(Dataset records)
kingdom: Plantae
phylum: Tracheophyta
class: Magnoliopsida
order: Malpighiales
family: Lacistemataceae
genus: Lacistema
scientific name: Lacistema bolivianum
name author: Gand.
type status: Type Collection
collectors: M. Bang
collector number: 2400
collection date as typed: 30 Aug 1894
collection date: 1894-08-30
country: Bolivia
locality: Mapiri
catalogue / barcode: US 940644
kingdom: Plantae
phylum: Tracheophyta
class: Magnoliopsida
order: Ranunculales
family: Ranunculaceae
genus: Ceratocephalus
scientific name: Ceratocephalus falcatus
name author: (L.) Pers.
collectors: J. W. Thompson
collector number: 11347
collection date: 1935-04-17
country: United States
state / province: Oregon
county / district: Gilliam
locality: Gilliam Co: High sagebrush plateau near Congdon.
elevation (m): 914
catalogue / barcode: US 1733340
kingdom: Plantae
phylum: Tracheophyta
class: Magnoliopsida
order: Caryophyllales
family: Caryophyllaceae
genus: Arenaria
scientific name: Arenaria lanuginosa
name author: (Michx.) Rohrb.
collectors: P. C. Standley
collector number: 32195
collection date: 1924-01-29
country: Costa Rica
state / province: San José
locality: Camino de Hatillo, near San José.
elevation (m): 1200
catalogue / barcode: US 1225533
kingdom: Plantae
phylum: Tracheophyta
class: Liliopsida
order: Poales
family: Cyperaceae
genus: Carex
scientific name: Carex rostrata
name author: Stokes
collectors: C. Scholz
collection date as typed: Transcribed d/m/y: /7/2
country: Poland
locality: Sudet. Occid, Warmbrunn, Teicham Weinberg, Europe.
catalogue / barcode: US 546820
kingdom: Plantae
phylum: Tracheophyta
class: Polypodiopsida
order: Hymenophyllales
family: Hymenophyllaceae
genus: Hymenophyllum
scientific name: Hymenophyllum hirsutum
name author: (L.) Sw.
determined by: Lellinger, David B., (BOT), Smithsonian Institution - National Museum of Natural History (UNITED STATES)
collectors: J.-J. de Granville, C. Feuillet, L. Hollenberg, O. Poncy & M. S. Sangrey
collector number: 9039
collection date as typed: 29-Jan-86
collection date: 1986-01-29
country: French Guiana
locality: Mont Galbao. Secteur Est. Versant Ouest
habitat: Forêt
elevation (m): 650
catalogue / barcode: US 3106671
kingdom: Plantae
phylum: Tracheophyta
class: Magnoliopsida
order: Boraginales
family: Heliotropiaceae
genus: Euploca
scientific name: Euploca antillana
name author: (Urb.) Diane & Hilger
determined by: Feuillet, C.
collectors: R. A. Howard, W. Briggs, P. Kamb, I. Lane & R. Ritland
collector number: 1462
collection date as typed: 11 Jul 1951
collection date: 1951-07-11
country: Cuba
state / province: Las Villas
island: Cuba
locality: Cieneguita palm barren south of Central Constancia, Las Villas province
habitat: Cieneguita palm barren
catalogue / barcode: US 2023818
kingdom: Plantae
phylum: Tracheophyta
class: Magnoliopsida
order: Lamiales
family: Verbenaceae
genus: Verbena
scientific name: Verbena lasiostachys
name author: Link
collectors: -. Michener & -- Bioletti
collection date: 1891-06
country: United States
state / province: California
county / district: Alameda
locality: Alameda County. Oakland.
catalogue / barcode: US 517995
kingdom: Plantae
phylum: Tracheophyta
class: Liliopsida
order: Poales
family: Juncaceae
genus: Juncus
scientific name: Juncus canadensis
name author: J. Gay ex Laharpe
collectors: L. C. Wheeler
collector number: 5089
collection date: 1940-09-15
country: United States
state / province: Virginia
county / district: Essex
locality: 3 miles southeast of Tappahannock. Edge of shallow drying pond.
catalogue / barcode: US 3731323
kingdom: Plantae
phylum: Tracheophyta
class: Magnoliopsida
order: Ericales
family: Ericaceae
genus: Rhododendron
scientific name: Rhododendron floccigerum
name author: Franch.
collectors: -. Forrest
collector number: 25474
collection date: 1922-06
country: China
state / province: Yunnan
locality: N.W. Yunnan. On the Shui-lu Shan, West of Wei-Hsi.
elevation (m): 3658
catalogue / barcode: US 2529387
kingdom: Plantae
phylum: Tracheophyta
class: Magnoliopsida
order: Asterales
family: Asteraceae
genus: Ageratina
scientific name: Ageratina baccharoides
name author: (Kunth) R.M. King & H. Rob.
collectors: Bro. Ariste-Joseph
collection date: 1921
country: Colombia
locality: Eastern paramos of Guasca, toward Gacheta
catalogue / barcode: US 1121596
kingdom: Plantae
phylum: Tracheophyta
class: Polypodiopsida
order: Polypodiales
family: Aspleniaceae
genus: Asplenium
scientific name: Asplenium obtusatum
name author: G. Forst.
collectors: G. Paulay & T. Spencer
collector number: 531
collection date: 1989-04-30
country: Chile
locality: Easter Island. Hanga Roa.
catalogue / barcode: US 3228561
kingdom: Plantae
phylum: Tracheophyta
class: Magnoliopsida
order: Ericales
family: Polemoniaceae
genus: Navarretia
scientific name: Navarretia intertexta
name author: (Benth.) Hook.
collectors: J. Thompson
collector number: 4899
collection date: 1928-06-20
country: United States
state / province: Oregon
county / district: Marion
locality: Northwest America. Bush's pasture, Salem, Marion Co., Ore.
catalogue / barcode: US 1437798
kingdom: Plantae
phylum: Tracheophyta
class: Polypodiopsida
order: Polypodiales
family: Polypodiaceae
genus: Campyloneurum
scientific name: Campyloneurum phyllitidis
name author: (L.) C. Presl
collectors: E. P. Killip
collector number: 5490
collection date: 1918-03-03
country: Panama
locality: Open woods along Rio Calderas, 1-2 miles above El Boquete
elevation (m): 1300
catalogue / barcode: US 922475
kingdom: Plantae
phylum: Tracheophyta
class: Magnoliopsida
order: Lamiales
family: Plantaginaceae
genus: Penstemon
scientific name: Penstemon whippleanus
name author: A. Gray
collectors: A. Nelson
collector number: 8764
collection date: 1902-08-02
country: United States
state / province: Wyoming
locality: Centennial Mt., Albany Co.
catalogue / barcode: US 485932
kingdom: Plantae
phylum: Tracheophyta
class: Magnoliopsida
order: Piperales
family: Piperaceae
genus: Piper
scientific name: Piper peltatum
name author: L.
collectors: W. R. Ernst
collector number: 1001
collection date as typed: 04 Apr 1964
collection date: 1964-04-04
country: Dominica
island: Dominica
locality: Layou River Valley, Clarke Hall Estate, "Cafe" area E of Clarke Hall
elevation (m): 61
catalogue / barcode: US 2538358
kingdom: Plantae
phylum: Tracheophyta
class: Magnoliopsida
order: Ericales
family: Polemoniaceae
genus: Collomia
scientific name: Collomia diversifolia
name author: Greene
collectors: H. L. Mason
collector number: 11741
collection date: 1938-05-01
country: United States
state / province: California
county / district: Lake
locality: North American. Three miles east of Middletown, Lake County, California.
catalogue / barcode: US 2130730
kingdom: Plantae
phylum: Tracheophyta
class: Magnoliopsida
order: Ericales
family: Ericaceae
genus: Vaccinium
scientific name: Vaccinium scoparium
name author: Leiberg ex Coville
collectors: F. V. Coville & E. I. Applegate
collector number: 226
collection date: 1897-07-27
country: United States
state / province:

--- DIRECTIONS FOR THIS TASK ---
Copy every line of all the rows above, character for character, with nothing changed or left out.

--- THE SOLUTION ---
kingdom: Plantae
phylum: Tracheophyta
class: Magnoliopsida
order: Malpighiales
family: Lacistemataceae
genus: Lacistema
scientific name: Lacistema bolivianum
name author: Gand.
type status: Type Collection
collectors: M. Bang
collector number: 2400
collection date as typed: 30 Aug 1894
collection date: 1894-08-30
country: Bolivia
locality: Mapiri
catalogue / barcode: US 940644
kingdom: Plantae
phylum: Tracheophyta
class: Magnoliopsida
order: Ranunculales
family: Ranunculaceae
genus: Ceratocephalus
scientific name: Ceratocephalus falcatus
name author: (L.) Pers.
collectors: J. W. Thompson
collector number: 11347
collection date: 1935-04-17
country: United States
state / province: Oregon
county / district: Gilliam
locality: Gilliam Co: High sagebrush plateau near Congdon.
elevation (m): 914
catalogue / barcode: US 1733340
kingdom: Plantae
phylum: Tracheophyta
class: Magnoliopsida
order: Caryophyllales
family: Caryophyllaceae
genus: Arenaria
scientific name: Arenaria lanuginosa
name author: (Michx.) Rohrb.
collectors: P. C. Standley
collector number: 32195
collection date: 1924-01-29
country: Costa Rica
state / province: San José
locality: Camino de Hatillo, near San José.
elevation (m): 1200
catalogue / barcode: US 1225533
kingdom: Plantae
phylum: Tracheophyta
class: Liliopsida
order: Poales
family: Cyperaceae
genus: Carex
scientific name: Carex rostrata
name author: Stokes
collectors: C. Scholz
collection date as typed: Transcribed d/m/y: /7/2
country: Poland
locality: Sudet. Occid, Warmbrunn, Teicham Weinberg, Europe.
catalogue / barcode: US 546820
kingdom: Plantae
phylum: Tracheophyta
class: Polypodiopsida
order: Hymenophyllales
family: Hymenophyllaceae
genus: Hymenophyllum
scientific name: Hymenophyllum hirsutum
name author: (L.) Sw.
determined by: Lellinger, David B., (BOT), Smithsonian Institution - National Museum of Natural History (UNITED STATES)
collectors: J.-J. de Granville, C. Feuillet, L. Hollenberg, O. Poncy & M. S. Sangrey
collector number: 9039
collection date as typed: 29-Jan-86
collection date: 1986-01-29
country: French Guiana
locality: Mont Galbao. Secteur Est. Versant Ouest
habitat: Forêt
elevation (m): 650
catalogue / barcode: US 3106671
kingdom: Plantae
phylum: Tracheophyta
class: Magnoliopsida
order: Boraginales
family: Heliotropiaceae
genus: Euploca
scientific name: Euploca antillana
name author: (Urb.) Diane & Hilger
determined by: Feuillet, C.
collectors: R. A. Howard, W. Briggs, P. Kamb, I. Lane & R. Ritland
collector number: 1462
collection date as typed: 11 Jul 1951
collection date: 1951-07-11
country: Cuba
state / province: Las Villas
island: Cuba
locality: Cieneguita palm barren south of Central Constancia, Las Villas province
habitat: Cieneguita palm barren
catalogue / barcode: US 2023818
kingdom: Plantae
phylum: Tracheophyta
class: Magnoliopsida
order: Lamiales
family: Verbenaceae
genus: Verbena
scientific name: Verbena lasiostachys
name author: Link
collectors: -. Michener & -- Bioletti
collection date: 1891-06
country: United States
state / province: California
county / district: Alameda
locality: Alameda County. Oakland.
catalogue / barcode: US 517995
kingdom: Plantae
phylum: Tracheophyta
class: Liliopsida
order: Poales
family: Juncaceae
genus: Juncus
scientific name: Juncus canadensis
name author: J. Gay ex Laharpe
collectors: L. C. Wheeler
collector number: 5089
collection date: 1940-09-15
country: United States
state / province: Virginia
county / district: Essex
locality: 3 miles southeast of Tappahannock. Edge of shallow drying pond.
catalogue / barcode: US 3731323
kingdom: Plantae
phylum: Tracheophyta
class: Magnoliopsida
order: Ericales
family: Ericaceae
genus: Rhododendron
scientific name: Rhododendron floccigerum
name author: Franch.
collectors: -. Forrest
collector number: 25474
collection date: 1922-06
country: China
state / province: Yunnan
locality: N.W. Yunnan. On the Shui-lu Shan, West of Wei-Hsi.
elevation (m): 3658
catalogue / barcode: US 2529387
kingdom: Plantae
phylum: Tracheophyta
class: Magnoliopsida
order: Asterales
family: Asteraceae
genus: Ageratina
scientific name: Ageratina baccharoides
name author: (Kunth) R.M. King & H. Rob.
collectors: Bro. Ariste-Joseph
collection date: 1921
country: Colombia
locality: Eastern paramos of Guasca, toward Gacheta
catalogue / barcode: US 1121596
kingdom: Plantae
phylum: Tracheophyta
class: Polypodiopsida
order: Polypodiales
family: Aspleniaceae
genus: Asplenium
scientific name: Asplenium obtusatum
name author: G. Forst.
collectors: G. Paulay & T. Spencer
collector number: 531
collection date: 1989-04-30
country: Chile
locality: Easter Island. Hanga Roa.
catalogue / barcode: US 3228561
kingdom: Plantae
phylum: Tracheophyta
class: Magnoliopsida
order: Ericales
family: Polemoniaceae
genus: Navarretia
scientific name: Navarretia intertexta
name author: (Benth.) Hook.
collectors: J. Thompson
collector number: 4899
collection date: 1928-06-20
country: United States
state / province: Oregon
county / district: Marion
locality: Northwest America. Bush's pasture, Salem, Marion Co., Ore.
catalogue / barcode: US 1437798
kingdom: Plantae
phylum: Tracheophyta
class: Polypodiopsida
order: Polypodiales
family: Polypodiaceae
genus: Campyloneurum
scientific name: Campyloneurum phyllitidis
name author: (L.) C. Presl
collectors: E. P. Killip
collector number: 5490
collection date: 1918-03-03
country: Panama
locality: Open woods along Rio Calderas, 1-2 miles above El Boquete
elevation (m): 1300
catalogue / barcode: US 922475
kingdom: Plantae
phylum: Tracheophyta
class: Magnoliopsida
order: Lamiales
family: Plantaginaceae
genus: Penstemon
scientific name: Penstemon whippleanus
name author: A. Gray
collectors: A. Nelson
collector number: 8764
collection date: 1902-08-02
country: United States
state / province: Wyoming
locality: Centennial Mt., Albany Co.
catalogue / barcode: US 485932
kingdom: Plantae
phylum: Tracheophyta
class: Magnoliopsida
order: Piperales
family: Piperaceae
genus: Piper
scientific name: Piper peltatum
name author: L.
collectors: W. R. Ernst
collector number: 1001
collection date as typed: 04 Apr 1964
collection date: 1964-04-04
country: Dominica
island: Dominica
locality: Layou River Valley, Clarke Hall Estate, "Cafe" area E of Clarke Hall
elevation (m): 61
catalogue / barcode: US 2538358
kingdom: Plantae
phylum: Tracheophyta
class: Magnoliopsida
order: Ericales
family: Polemoniaceae
genus: Collomia
scientific name: Collomia diversifolia
name author: Greene
collectors: H. L. Mason
collector number: 11741
collection date: 1938-05-01
country: United States
state / province: California
county / district: Lake
locality: North American. Three miles east of Middletown, Lake County, California.
catalogue / barcode: US 2130730
kingdom: Plantae
phylum: Tracheophyta
class: Magnoliopsida
order: Ericales
family: Ericaceae
genus: Vaccinium
scientific name: Vaccinium scoparium
name author: Leiberg ex Coville
collectors: F. V. Coville & E. I. Applegate
collector number: 226
collection date: 1897-07-27
country: United States
state / province:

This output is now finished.